If it wasn't, it is now.
Evolution is just gene selection through natural selection. To create an eye is not possible

Well neural networks have unpredicted emergent properties. I don't see how anyone can rule out or know future behaviour

> It's still just predicting the next word.

Computer-generated random numbers are not truly random, yet they are practically random in most real-world use cases.
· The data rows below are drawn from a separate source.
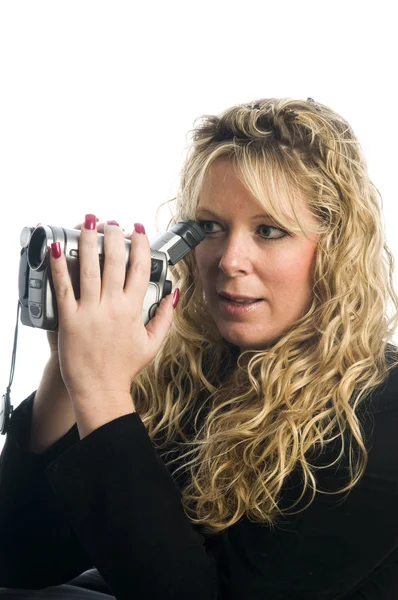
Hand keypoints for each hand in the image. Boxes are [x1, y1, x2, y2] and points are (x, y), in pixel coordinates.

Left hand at [48, 215, 177, 405]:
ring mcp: (89, 312)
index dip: (140, 245)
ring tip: (88, 222)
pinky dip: (60, 266)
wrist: (99, 389)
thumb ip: (166, 316)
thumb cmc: (124, 367)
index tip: (138, 230)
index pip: (140, 269)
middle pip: (114, 262)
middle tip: (112, 222)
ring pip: (89, 268)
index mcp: (133, 310)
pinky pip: (63, 287)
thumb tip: (174, 293)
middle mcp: (112, 307)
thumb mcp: (153, 343)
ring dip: (89, 241)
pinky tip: (58, 248)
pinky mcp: (69, 319)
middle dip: (114, 236)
You can’t easily cheat the RNG in World of Warcraft to get critical strike every time.

The output from GPT is generally very intelligent and versatile in terms of text. It may even be capable of handling more multi-modal problems with the use of enough sensors and motors. Perhaps the same idea of "predicting the next move" or "predicting the next idea" can still apply.

Who knows, maybe humans are essentially physical creatures that "generate the next thought and generate the next move"?

One of the biggest issues with GPT is its lack of mid-term memory like human do. Instead, we need vector store and search then bolt back its short term memory instead of letting it handle everything in a more coherent way. Perhaps it could benefit from lightweight fine-tuning technologies like LoRA and hypernetworks for stable diffusion. If this issue is resolved we would see it'll get even more practical. Again, the flaw is not about "predicting the next words".

I don't think whether it's AGI or not actually matters when it starts materially affecting the economy.
+10 Very well-said (and to-the-point).
Setting aside whether you're right or wrong about this... assuming you are right, then are you worried this will set everyone down the wrong path? That we'll spend ten years iterating on transformer models, never getting any closer to AGI? Is there another direction you think we should be moving toward instead (or at least simultaneously)?